Beyond Exchanges: Empowering DeFi and Commerce
Viewing the supply held in smart contracts versus externally owned accounts (EOA) separately reveals the distribution of USDC across Ethereum wallets and applications. Currently, about $30 billion is held by EOA, a 66% increase, while about $10 billion is in smart contracts, a 42% increase from a year ago. The growth in EOA balances may reflect the increase in exchange custodianship and individual user holdings, while the growth in smart contracts indicates USDC's utility as collateral in the DeFi lending market and a liquidity source for decentralized exchanges (DEX).

Source: Coin Metrics Network Data Pro
USDC continues to play a foundational role in the DeFi lending market, with over $5 billion locked in protocols like Aave, Spark, and Morpho (representing supplied but not borrowed USDC). For collateralized debt protocols like Maker (now Sky), about $4 billion in USDC also backs the issuance of Dai/USDS through its price stability module.

Source: Coin Metrics ATLAS & Reference Rates
Likewise, USDC is a key liquidity source for various DEX pools facilitating trading of stable value assets. It is also increasingly underpinning on-chain FX markets, especially as other fiat-pegged stablecoins like Circle's compliant-to-MiCA-regulation EURC make strides.

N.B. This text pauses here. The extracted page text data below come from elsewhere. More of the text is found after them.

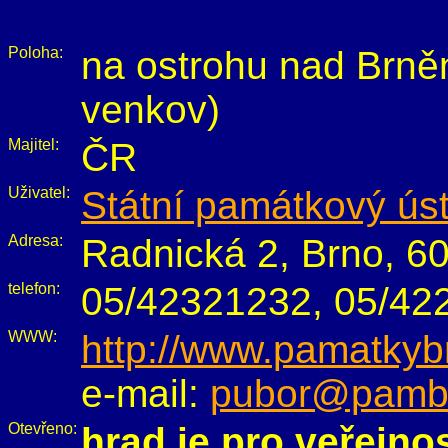
Poloha:
na ostrohu nad Brněn
venkov)
Majitel:
ČR
Uživatel:
Státní památkový ús
Adresa:
Radnická 2, Brno, 6
telefon:
05/42321232, 05/42
WWW:
http://www.pamatkyb
e-mail:
pubor@pambr
Otevřeno:
hrad je pro veřejno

Source: Coin Metrics DEX Data
Conclusion
The on-chain growth of USDC reflects the recovery of market confidence, but Circle's prospectus also highlights key challenges, particularly high distribution costs and heavy reliance on interest income. To maintain its growth momentum in a low-interest-rate environment, Circle is committed to diversifying its revenue through proactive product lines such as Circle Mint and expanding into the tokenized asset infrastructure space through the acquisition of the largest issuer of tokenized money market funds, Hashnote.
With the increasing regulatory clarity, especially with the U.S. Securities and Exchange Commission (SEC) stating its position that stablecoins are not securities, Circle is well-positioned. However, it now faces intensifying competition from offshore issuers like Tether and a new wave of U.S.-based challengers hoping to capitalize on the policy shift momentum. While Circle's valuation is still to be determined, its IPO will mark the first time the public markets can directly invest in stablecoin infrastructure growth.